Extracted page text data
┌────────

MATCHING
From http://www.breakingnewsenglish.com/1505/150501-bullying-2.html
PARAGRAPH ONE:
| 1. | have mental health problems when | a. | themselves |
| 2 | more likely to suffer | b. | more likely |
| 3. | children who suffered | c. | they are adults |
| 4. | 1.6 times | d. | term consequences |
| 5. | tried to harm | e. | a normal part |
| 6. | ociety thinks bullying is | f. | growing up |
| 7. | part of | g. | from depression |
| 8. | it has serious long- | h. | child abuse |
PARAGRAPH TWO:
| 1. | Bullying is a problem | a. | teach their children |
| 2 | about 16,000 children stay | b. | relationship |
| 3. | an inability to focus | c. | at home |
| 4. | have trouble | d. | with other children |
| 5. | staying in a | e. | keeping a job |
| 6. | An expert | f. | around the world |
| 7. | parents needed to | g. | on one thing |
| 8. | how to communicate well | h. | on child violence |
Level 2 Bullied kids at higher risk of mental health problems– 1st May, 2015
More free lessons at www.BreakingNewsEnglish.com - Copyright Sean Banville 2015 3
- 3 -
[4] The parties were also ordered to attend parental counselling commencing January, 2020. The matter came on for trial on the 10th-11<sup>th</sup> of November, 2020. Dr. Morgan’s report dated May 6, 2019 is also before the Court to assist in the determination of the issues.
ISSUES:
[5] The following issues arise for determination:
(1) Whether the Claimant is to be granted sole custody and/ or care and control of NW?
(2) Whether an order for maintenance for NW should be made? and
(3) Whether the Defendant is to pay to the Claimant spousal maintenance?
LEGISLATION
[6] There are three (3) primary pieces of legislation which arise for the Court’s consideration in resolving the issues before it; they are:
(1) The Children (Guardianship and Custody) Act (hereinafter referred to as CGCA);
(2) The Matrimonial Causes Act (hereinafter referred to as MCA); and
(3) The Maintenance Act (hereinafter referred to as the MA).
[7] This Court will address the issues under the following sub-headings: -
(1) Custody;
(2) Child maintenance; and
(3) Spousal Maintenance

└────────

Scan the entries above, and wherever a line holds the string "referred", copy it.

(1) The Children (Guardianship and Custody) Act (hereinafter referred to as CGCA);
(2) The Matrimonial Causes Act (hereinafter referred to as MCA); and
(3) The Maintenance Act (hereinafter referred to as the MA).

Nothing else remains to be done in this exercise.